A Ladder to the Sky by John Boyne
At any given reading, it seems the most common question is “Where did you get the idea for this?” John Boyne’s main character Maurice Swift is obsessed with this too, because, simply put: he is a good writer with no good ideas. After a chance encounter with famed author and Holocaust survivor Erich Ackermann, he panders to the older gay man and preys upon his loneliness, becoming an assistant of sorts, traveling with him on book tour. Over the course of the tour, he teases out a story that Erich has never shared about his time during World War II, which Maurice uses to write his first novel. As the rest of this elegantly plotted novel unfolds, we watch as Maurice continues to find new and atrocious ways to grift stories for his novels.

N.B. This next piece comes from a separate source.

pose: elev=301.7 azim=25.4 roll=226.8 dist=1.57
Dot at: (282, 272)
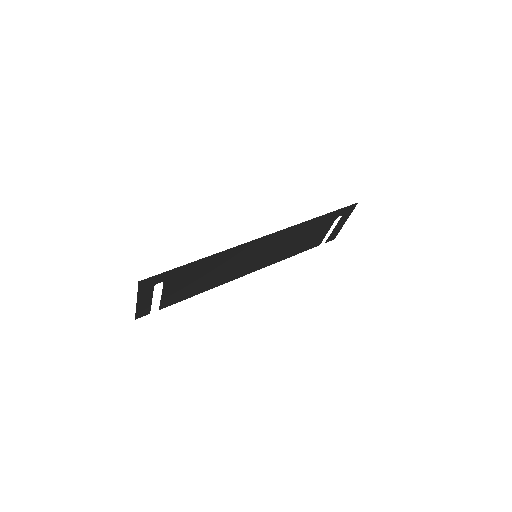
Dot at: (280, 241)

The Plot by Jean Hanff Korelitz
Jacob Finch Bonner had a respectable start to his publishing career but has been struggling to write a second book for far too long. When a student of his comes along that is painfully arrogant but has a brilliant idea for a book, Bonner is jealous. The plot is undeniably juicy, and it seems only a matter of time that he will be eclipsed by a student, washed up and forgotten about. But the book never comes out and Bonner eventually discovers his student died. He decides to use the plot for his own next book (chapters of Bonner’s book are interwoven with the story so readers slowly come to see what exactly this atomic plot is). This thrilling read gets even more propulsive when someone who knows Bonner stole the story starts hunting him down to pay penance.
Yellowface by R.F. Kuang
This recent release is a fast-paced and pulpy book that follows two grad school peers, June Hayward and Athena Liu, and the ways their careers diverge drastically. While Athena has become a bestseller, June’s books have never caught the attention of the media. When June witnesses Athena’s death (in a ridiculously campy scene involving choking on a pancake), she decides to steal Athena’s latest manuscript about Chinese laborers in World War I. After Athena’s death, June edits the book, and through a series of incredible maneuvers by her publishers is transformed from a white author to a racially ambiguous one rebranded as Juniper Song. Unsurprisingly, June, or Juniper is haunted by fact that someone might figure out her secret. And indeed, they do.